=== The records ===

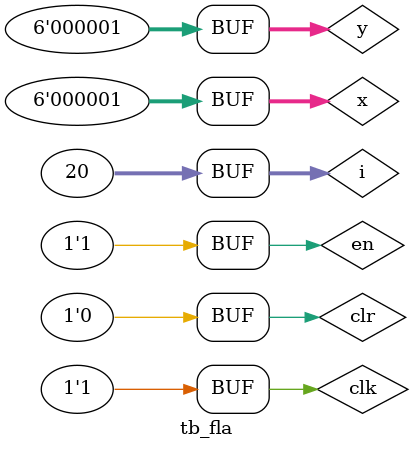
<source format=v>
`timescale 1ns / 1ps


module tb_fla();
reg clk,clr,en;
reg [5:0]x;
reg [5:0]y;
wire [15:0]r;
integer i;

fla DUT2(clk,x,y,clr,en,r);

initial
begin
en=1;
clr=1;
x=6'b000001;
y=6'b000001;
    for(i=0;i<20;i=i+1)
    begin
    if(i==1) clr=0;
    clk=0;
    #10;
    clk=1;
    #10;
    end
end

endmodule

</source>
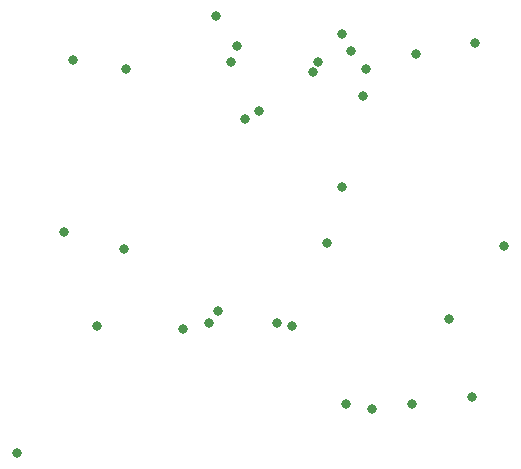
<source format=gbs>
G04*
G04 #@! TF.GenerationSoftware,Altium Limited,Altium Designer,22.9.1 (49)*
G04*
G04 Layer_Color=16711935*
%FSLAX44Y44*%
%MOMM*%
G71*
G04*
G04 #@! TF.SameCoordinates,C56BC410-7C05-4C87-A6CA-29577A5DDFC1*
G04*
G04*
G04 #@! TF.FilePolarity,Negative*
G04*
G01*
G75*
%ADD39C,0.8128*%
D39*
X645000Y817500D02*
D03*
X748250Y753250D02*
D03*
X382500Y640000D02*
D03*
X472800Y812500D02*
D03*
X450000Y747500D02*
D03*
X422500Y827500D02*
D03*
X767500Y687500D02*
D03*
X795000Y815000D02*
D03*
X720000Y977500D02*
D03*
X475000Y965000D02*
D03*
X430000Y972500D02*
D03*
X615000Y747500D02*
D03*
X716750Y681750D02*
D03*
X682500Y677500D02*
D03*
X660700Y681800D02*
D03*
X657500Y865000D02*
D03*
X675000Y942500D02*
D03*
X552500Y760000D02*
D03*
X545000Y750000D02*
D03*
X632500Y962500D02*
D03*
X636778Y971296D02*
D03*
X677534Y965034D02*
D03*
X770052Y987552D02*
D03*
X568706Y985012D02*
D03*
X550672Y1009904D02*
D03*
X563372Y971296D02*
D03*
X602500Y750000D02*
D03*
X522500Y745000D02*
D03*
X575000Y922500D02*
D03*
X587500Y930000D02*
D03*
X665000Y980000D02*
D03*
X657500Y995000D02*
D03*
M02*

</source>
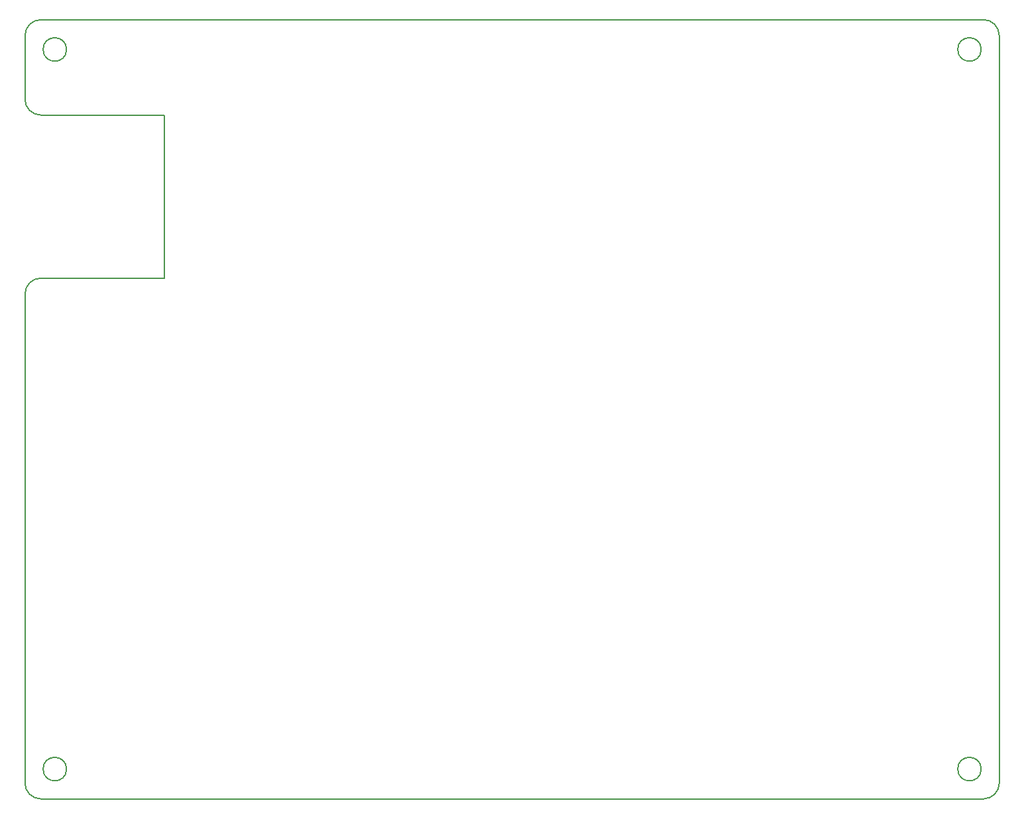
<source format=gbr>
G04 #@! TF.GenerationSoftware,KiCad,Pcbnew,(5.1.5)-2*
G04 #@! TF.CreationDate,2019-12-06T21:13:19-06:00*
G04 #@! TF.ProjectId,ArmBoard_Hardware,41726d42-6f61-4726-945f-486172647761,rev?*
G04 #@! TF.SameCoordinates,Original*
G04 #@! TF.FileFunction,Profile,NP*
%FSLAX46Y46*%
G04 Gerber Fmt 4.6, Leading zero omitted, Abs format (unit mm)*
G04 Created by KiCad (PCBNEW (5.1.5)-2) date 2019-12-06 21:13:19*
%MOMM*%
%LPD*%
G04 APERTURE LIST*
%ADD10C,0.150000*%
G04 APERTURE END LIST*
D10*
X160250000Y-41910000D02*
G75*
G03X160250000Y-41910000I-1500000J0D01*
G01*
X160250000Y-133858000D02*
G75*
G03X160250000Y-133858000I-1500000J0D01*
G01*
X43410000Y-133858000D02*
G75*
G03X43410000Y-133858000I-1500000J0D01*
G01*
X43410000Y-41910000D02*
G75*
G03X43410000Y-41910000I-1500000J0D01*
G01*
X162560000Y-135636000D02*
X162560000Y-40132000D01*
X160528000Y-38100000D02*
X40132000Y-38100000D01*
X38100000Y-135636000D02*
X38100000Y-73152000D01*
X40132000Y-137668000D02*
X160528000Y-137668000D01*
X162560000Y-135636000D02*
G75*
G02X160528000Y-137668000I-2032000J0D01*
G01*
X40132000Y-137668000D02*
G75*
G02X38100000Y-135636000I0J2032000D01*
G01*
X38100000Y-73152000D02*
G75*
G02X40132000Y-71120000I2032000J0D01*
G01*
X40132000Y-50292000D02*
G75*
G02X38100000Y-48260000I0J2032000D01*
G01*
X38100000Y-40132000D02*
G75*
G02X40132000Y-38100000I2032000J0D01*
G01*
X160528000Y-38100000D02*
G75*
G02X162560000Y-40132000I0J-2032000D01*
G01*
X55880000Y-71120000D02*
X40132000Y-71120000D01*
X55880000Y-50292000D02*
X55880000Y-71120000D01*
X40132000Y-50292000D02*
X55880000Y-50292000D01*
X38100000Y-40132000D02*
X38100000Y-48260000D01*
M02*

</source>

===

> Task requirements
Would you return all lines from the preceding listing that contain the word "SameCoordinates"?

> Task output
G04 #@! TF.SameCoordinates,C56BC410-7C05-4C87-A6CA-29577A5DDFC1*
G04 #@! TF.SameCoordinates,Original*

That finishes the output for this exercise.